The first wall is the data directory outgrowing the volume. Growing a volume on a VPS is a resize plus a filesystem grow, and it is far less painful scheduled than at 100% full — alert on disk usage now, not later.

The second wall is oc_filecache. File listings and sync scans slow down with row count, and the fix is database work: keep Postgres on fast storage, let it use enough shared memory, and prune trash and versions with retention settings rather than letting them accumulate forever.

The third is preview generation competing with everything else. On a small box, keep preview providers narrow and never run occ preview:generate-all during working hours.

Beyond that, the honest answer is that the extras want their own machine. Collabora and full-text search are separate resident services with their own memory profiles, and putting them on the box that also holds your only copy of your files makes the failure domain bigger for no benefit. Move file storage to S3-compatible primary storage when the volume stops being the right shape — and note that this makes backups harder, not easier: the database still holds the metadata, and it must be dumped in step with the bucket.

FAQ

Can I run Nextcloud on SQLite instead of Postgres?

You can, and the official image will let you, but a single desktop sync client issuing parallel requests will hit SQLSTATE[HY000]: General error: 5 database is locked and HTTP 500s. SQLite takes a database-wide write lock, and Nextcloud writes constantly — file locks, activity rows, job state. Start on Postgres or MariaDB; occ db:convert-type exists but it is a long, all-or-nothing migration on live data.

How much RAM does a Nextcloud VPS actually need?

Size for concurrency, not user count. Worst-case resident memory is roughly the number of concurrent requests multiplied by PHP_MEMORY_LIMIT, plus Postgres shared buffers and one backend per connection, plus whatever preview generation spikes to. A 2 GB box runs a small household instance if you cap previews and add swap; add Collabora or full-text search and you are sizing a second set of resident services.

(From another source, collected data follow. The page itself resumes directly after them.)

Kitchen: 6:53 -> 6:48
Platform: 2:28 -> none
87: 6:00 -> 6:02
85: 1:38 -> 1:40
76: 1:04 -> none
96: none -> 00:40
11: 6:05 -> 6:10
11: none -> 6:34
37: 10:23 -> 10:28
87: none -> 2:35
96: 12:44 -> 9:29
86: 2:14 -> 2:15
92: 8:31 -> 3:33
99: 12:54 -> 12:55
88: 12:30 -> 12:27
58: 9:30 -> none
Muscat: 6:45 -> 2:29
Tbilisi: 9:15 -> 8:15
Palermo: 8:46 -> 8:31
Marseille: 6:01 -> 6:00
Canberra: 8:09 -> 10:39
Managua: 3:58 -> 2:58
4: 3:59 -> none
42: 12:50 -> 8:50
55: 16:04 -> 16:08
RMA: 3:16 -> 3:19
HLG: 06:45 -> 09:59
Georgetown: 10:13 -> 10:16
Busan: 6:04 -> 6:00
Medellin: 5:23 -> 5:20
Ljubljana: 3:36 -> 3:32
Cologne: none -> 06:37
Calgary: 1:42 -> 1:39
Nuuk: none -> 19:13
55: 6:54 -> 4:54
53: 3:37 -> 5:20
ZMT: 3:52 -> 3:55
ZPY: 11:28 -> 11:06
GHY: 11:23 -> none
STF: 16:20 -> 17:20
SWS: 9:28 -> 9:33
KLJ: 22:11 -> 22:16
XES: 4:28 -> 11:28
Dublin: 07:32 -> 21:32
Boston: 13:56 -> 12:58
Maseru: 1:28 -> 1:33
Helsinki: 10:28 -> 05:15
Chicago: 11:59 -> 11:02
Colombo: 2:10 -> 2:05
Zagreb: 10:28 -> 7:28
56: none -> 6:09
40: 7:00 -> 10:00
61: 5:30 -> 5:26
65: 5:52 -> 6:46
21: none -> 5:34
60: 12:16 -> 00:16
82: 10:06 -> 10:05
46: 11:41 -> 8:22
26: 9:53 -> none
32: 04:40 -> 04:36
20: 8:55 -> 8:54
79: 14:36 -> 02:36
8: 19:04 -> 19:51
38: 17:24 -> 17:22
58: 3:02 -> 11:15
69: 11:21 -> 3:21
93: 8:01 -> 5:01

Why do large uploads fail behind the nginx reverse proxy?

Two settings on the proxy usually explain it: client_max_body_size left at the 1 MB default truncates the request, and short proxy_read_timeout / proxy_send_timeout values kill long transfers midway. Set both generously, turn proxy_request_buffering off to stream rather than spool, and raise PHP_UPLOAD_LIMIT on the app container to match.

Why does Nextcloud redirect in a loop or warn about the reverse proxy?

The container does not see nginx at 127.0.0.1 — it sees the Docker bridge gateway, somewhere in 172.x. When that address is missing from TRUSTED_PROXIES, the X-Forwarded-Proto: https header is ignored, Nextcloud emits http:// URLs, and the proxy bounces them back. Set TRUSTED_PROXIES to the real bridge subnet and pin OVERWRITEPROTOCOL: https.

Can I upgrade Nextcloud from 29 straight to 31?

No. Nextcloud supports one major version per upgrade, and skipping stops with Updates between multiple major versions and downgrades are unsupported., leaving the instance in maintenance mode. Back up, bump the tag one major on both the app and cron services, docker compose pull && docker compose up -d, verify with occ status, then repeat.